Please copy word for word the lines of the listing below, starting at the line containing "pose: elev=200.0 azim=111.1" and ending at the line containing "Dot at: (234, 185)", with both of those lines included. Reproduce only those lines.

[Recorded data]:
## START
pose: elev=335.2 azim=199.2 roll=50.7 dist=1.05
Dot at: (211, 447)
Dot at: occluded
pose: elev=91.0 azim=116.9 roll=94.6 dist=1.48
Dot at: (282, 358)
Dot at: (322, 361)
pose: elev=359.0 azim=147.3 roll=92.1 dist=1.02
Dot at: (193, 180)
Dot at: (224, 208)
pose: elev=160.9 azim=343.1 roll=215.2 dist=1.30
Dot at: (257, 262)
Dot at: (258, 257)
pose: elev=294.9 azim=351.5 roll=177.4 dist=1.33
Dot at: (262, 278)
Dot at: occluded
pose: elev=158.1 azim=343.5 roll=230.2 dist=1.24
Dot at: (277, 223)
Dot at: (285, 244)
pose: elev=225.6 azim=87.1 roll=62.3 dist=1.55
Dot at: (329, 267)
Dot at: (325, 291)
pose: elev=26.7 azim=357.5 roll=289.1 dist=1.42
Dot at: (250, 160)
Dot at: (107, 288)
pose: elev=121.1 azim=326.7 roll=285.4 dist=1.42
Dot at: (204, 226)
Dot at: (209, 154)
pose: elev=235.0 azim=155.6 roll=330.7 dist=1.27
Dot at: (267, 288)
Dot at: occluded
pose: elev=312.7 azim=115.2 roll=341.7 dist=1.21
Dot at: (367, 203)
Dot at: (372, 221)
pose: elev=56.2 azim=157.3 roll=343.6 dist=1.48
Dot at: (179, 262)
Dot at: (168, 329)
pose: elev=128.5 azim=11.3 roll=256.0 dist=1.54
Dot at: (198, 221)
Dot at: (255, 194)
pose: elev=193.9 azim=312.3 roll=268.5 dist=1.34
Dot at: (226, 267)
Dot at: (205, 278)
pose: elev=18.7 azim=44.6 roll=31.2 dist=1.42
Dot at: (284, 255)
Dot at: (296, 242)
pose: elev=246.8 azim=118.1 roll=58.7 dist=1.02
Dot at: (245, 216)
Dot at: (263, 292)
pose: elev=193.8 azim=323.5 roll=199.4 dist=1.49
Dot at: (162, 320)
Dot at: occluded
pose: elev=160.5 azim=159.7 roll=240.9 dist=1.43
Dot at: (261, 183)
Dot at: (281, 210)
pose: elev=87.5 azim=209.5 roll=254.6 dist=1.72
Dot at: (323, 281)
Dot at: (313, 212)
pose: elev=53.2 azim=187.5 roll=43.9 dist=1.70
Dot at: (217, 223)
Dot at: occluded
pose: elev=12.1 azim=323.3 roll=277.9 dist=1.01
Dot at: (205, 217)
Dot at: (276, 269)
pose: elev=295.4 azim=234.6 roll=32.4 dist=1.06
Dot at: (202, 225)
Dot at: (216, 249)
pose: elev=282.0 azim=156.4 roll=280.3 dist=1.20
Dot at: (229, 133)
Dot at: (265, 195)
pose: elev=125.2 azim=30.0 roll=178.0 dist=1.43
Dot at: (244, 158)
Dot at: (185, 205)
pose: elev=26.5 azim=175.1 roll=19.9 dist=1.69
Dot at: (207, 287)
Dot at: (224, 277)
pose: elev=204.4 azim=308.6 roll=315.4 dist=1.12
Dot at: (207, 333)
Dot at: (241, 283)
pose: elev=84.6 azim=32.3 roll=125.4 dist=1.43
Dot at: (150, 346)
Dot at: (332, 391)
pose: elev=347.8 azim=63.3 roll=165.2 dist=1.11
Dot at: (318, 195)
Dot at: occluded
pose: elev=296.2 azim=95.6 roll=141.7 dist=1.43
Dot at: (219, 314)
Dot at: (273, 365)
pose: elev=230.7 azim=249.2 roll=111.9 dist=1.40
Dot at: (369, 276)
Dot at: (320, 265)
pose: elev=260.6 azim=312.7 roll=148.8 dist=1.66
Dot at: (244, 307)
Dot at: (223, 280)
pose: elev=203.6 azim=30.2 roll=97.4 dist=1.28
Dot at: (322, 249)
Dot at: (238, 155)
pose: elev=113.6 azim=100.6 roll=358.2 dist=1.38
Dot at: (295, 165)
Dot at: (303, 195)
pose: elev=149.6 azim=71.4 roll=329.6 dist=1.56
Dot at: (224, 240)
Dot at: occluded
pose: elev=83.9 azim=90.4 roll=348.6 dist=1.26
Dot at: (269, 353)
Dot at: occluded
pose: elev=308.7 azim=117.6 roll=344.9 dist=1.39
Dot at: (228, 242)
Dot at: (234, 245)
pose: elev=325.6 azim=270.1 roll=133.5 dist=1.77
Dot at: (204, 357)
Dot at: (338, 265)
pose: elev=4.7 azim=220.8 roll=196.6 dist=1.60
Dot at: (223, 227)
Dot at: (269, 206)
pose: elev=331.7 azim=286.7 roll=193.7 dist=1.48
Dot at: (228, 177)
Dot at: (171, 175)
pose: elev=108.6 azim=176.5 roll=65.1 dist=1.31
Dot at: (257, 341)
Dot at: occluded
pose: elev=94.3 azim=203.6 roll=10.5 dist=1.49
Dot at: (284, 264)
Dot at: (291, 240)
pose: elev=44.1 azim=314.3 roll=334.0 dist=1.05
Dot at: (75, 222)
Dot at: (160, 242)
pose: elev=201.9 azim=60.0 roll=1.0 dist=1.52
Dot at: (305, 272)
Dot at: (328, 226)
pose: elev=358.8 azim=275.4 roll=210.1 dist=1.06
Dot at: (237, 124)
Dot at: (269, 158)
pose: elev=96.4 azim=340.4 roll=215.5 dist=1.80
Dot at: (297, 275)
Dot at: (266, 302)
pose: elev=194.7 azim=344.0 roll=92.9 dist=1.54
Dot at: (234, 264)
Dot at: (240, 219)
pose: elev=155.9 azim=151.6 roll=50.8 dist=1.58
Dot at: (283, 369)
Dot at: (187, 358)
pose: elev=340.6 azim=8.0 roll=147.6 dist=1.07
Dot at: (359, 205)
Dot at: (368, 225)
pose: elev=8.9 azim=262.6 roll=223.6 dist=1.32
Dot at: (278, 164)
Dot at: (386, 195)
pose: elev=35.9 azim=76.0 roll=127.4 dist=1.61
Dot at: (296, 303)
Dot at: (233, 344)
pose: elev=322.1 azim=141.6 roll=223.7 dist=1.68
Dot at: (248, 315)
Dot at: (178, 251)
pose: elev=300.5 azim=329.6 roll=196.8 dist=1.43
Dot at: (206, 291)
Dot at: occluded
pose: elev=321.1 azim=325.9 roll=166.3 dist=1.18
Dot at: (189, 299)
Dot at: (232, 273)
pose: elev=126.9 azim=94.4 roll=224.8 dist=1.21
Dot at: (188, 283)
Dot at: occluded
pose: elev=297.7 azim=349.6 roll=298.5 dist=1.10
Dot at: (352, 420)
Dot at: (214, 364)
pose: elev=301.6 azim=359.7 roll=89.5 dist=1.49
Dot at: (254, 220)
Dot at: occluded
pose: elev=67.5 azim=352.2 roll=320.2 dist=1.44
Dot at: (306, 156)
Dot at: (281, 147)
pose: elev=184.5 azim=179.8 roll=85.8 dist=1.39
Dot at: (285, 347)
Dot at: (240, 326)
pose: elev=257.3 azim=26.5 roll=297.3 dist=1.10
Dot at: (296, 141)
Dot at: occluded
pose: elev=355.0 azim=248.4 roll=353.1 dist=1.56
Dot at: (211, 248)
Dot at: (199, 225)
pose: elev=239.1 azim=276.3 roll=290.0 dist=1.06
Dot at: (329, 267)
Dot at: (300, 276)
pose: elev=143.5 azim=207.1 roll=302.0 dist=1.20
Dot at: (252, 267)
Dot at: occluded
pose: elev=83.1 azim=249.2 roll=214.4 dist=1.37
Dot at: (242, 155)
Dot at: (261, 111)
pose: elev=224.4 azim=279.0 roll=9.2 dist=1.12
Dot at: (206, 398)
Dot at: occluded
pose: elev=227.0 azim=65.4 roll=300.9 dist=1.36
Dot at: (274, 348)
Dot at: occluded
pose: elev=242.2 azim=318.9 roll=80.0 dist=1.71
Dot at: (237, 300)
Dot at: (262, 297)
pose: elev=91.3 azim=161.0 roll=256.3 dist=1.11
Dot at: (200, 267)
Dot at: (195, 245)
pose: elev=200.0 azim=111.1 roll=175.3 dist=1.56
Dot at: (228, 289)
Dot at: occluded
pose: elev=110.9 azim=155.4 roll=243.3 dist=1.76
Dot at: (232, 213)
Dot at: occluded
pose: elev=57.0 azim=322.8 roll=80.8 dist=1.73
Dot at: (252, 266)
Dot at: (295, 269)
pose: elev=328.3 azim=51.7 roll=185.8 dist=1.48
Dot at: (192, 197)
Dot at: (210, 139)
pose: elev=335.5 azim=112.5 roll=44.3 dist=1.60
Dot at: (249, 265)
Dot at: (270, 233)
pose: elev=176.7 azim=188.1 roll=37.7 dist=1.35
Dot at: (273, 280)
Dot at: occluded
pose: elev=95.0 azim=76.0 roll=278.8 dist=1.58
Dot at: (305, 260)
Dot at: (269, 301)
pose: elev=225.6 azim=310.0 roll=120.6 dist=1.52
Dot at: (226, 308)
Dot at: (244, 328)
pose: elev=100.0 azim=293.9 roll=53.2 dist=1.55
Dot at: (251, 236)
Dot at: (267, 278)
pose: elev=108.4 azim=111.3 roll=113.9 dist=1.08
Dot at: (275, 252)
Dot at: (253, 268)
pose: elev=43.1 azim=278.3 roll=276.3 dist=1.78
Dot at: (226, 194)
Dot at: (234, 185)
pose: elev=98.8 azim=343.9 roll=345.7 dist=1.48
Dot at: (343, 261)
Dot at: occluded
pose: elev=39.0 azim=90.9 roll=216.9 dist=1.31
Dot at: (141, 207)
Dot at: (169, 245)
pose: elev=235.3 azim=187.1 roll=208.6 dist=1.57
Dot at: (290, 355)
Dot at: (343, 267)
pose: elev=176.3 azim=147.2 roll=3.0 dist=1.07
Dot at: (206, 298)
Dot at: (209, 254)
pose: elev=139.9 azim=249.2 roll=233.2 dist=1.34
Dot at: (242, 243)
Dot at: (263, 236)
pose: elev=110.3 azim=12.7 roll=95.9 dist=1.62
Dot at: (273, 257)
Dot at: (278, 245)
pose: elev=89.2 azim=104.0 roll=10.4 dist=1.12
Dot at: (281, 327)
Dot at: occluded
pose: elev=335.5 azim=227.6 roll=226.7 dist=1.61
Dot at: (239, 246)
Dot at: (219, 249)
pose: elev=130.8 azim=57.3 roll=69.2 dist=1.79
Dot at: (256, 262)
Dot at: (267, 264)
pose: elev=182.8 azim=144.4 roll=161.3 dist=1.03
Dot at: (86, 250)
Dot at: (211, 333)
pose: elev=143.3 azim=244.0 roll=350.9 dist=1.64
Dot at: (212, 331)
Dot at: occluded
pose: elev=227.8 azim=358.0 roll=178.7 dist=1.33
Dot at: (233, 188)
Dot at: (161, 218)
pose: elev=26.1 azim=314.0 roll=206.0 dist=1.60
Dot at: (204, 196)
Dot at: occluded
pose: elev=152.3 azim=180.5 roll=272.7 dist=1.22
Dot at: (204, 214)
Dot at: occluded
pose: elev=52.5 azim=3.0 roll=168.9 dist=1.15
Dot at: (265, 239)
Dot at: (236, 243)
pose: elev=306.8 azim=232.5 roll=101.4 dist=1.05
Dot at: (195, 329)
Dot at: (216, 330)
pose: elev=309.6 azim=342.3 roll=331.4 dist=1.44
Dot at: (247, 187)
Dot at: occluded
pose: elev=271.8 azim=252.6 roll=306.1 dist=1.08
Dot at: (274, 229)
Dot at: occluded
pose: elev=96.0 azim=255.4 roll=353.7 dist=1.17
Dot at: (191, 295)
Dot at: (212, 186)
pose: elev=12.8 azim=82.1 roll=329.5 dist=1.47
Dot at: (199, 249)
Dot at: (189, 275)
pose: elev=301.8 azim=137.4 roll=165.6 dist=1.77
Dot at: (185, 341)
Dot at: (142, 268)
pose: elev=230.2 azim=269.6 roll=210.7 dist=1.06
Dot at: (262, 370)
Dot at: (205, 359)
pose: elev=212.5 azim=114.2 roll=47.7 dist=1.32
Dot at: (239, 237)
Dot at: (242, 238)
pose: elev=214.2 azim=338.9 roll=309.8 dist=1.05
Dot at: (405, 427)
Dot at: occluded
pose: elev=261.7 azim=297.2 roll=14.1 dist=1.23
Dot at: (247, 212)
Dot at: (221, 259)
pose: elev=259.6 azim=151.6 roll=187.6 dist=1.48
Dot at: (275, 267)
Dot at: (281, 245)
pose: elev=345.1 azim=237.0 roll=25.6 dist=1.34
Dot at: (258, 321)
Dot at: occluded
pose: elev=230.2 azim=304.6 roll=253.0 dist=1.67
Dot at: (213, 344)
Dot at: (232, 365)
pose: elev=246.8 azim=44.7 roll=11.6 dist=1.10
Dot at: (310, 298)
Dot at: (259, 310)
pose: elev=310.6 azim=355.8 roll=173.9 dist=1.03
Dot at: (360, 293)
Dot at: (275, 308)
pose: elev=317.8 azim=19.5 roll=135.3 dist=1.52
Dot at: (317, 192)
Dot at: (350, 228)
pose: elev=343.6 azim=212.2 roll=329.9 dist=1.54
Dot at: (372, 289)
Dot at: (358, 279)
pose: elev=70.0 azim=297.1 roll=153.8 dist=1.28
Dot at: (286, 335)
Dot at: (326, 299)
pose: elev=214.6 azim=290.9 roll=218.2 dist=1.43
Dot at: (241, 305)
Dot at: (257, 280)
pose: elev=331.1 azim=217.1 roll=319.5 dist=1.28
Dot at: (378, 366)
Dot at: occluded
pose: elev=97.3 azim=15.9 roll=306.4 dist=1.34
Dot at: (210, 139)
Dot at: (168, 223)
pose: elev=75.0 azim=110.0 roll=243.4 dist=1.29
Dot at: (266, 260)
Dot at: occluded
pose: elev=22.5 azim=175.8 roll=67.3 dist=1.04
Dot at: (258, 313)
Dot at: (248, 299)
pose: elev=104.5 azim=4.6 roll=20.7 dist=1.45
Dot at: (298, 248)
## END
[WRITTEN ANSWER]:
pose: elev=200.0 azim=111.1 roll=175.3 dist=1.56
Dot at: (228, 289)
Dot at: occluded
pose: elev=110.9 azim=155.4 roll=243.3 dist=1.76
Dot at: (232, 213)
Dot at: occluded
pose: elev=57.0 azim=322.8 roll=80.8 dist=1.73
Dot at: (252, 266)
Dot at: (295, 269)
pose: elev=328.3 azim=51.7 roll=185.8 dist=1.48
Dot at: (192, 197)
Dot at: (210, 139)
pose: elev=335.5 azim=112.5 roll=44.3 dist=1.60
Dot at: (249, 265)
Dot at: (270, 233)
pose: elev=176.7 azim=188.1 roll=37.7 dist=1.35
Dot at: (273, 280)
Dot at: occluded
pose: elev=95.0 azim=76.0 roll=278.8 dist=1.58
Dot at: (305, 260)
Dot at: (269, 301)
pose: elev=225.6 azim=310.0 roll=120.6 dist=1.52
Dot at: (226, 308)
Dot at: (244, 328)
pose: elev=100.0 azim=293.9 roll=53.2 dist=1.55
Dot at: (251, 236)
Dot at: (267, 278)
pose: elev=108.4 azim=111.3 roll=113.9 dist=1.08
Dot at: (275, 252)
Dot at: (253, 268)
pose: elev=43.1 azim=278.3 roll=276.3 dist=1.78
Dot at: (226, 194)
Dot at: (234, 185)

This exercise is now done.